Try it:
Return the lines below in which the string "mien" occurs.

Extracted records:
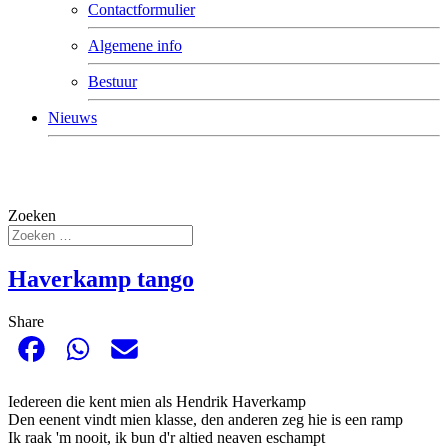
Contactformulier
Algemene info
Bestuur
Nieuws
Zoeken
Haverkamp tango
Share
Iedereen die kent mien als Hendrik Haverkamp
Den eenent vindt mien klasse, den anderen zeg hie is een ramp
Ik raak 'm nooit, ik bun d'r altied neaven eschampt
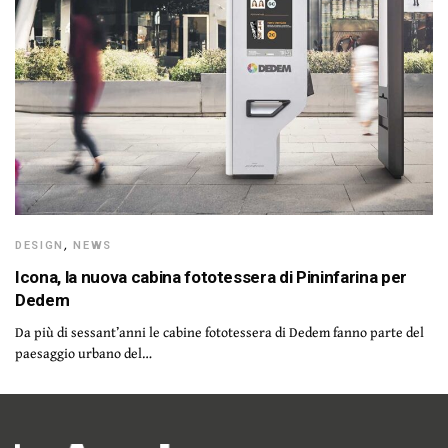
DESIGN
,
NEWS
Icona, la nuova cabina fototessera di Pininfarina per
Dedem
Da più di sessant’anni le cabine fototessera di Dedem fanno parte del
paesaggio urbano del…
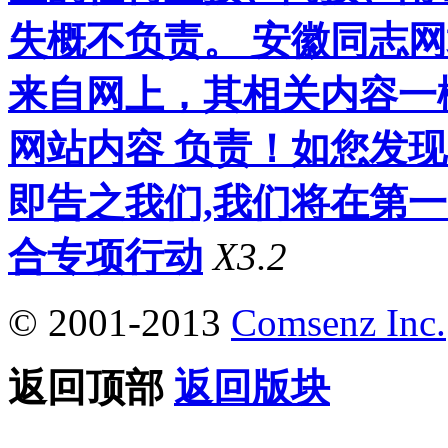
失概不负责。 安徽同志
来自网上，其相关内容一
网站内容 负责！如您发
即告之我们,我们将在第
合专项行动
X3.2
© 2001-2013
Comsenz Inc.
返回顶部
返回版块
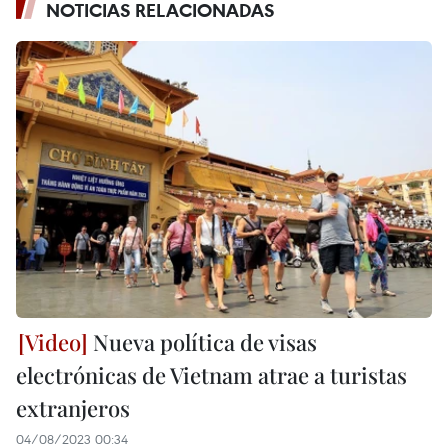
NOTICIAS RELACIONADAS
Nueva política de visas
electrónicas de Vietnam atrae a turistas
extranjeros
04/08/2023 00:34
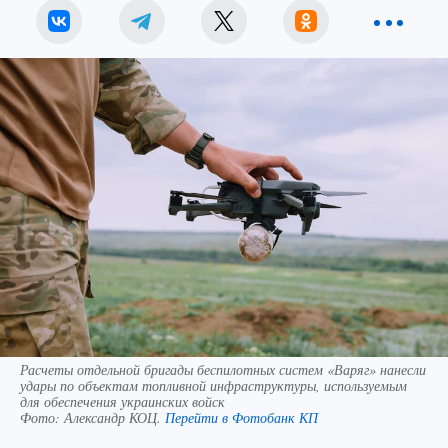
Расчеты отдельной бригады беспилотных систем «Варяг» нанесли
удары по объектам топливной инфраструктуры, используемым
для обеспечения украинских войск
Фото:
Александр КОЦ.
Перейти в Фотобанк КП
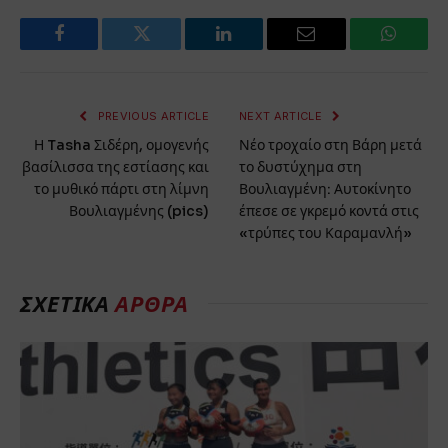
Facebook
Twitter
LinkedIn
Email
WhatsA
PREVIOUS ARTICLE
NEXT ARTICLE
Η Tasha Σιδέρη, ομογενής
Νέο τροχαίο στη Βάρη μετά
βασίλισσα της εστίασης και
το δυστύχημα στη
το μυθικό πάρτι στη λίμνη
Βουλιαγμένη: Αυτοκίνητο
Βουλιαγμένης (pics)
έπεσε σε γκρεμό κοντά στις
«τρύπες του Καραμανλή»
ΣΧΕΤΙΚΑ
ΑΡΘΡΑ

Answer space:
Iedereen die kent mien als Hendrik Haverkamp
Den eenent vindt mien klasse, den anderen zeg hie is een ramp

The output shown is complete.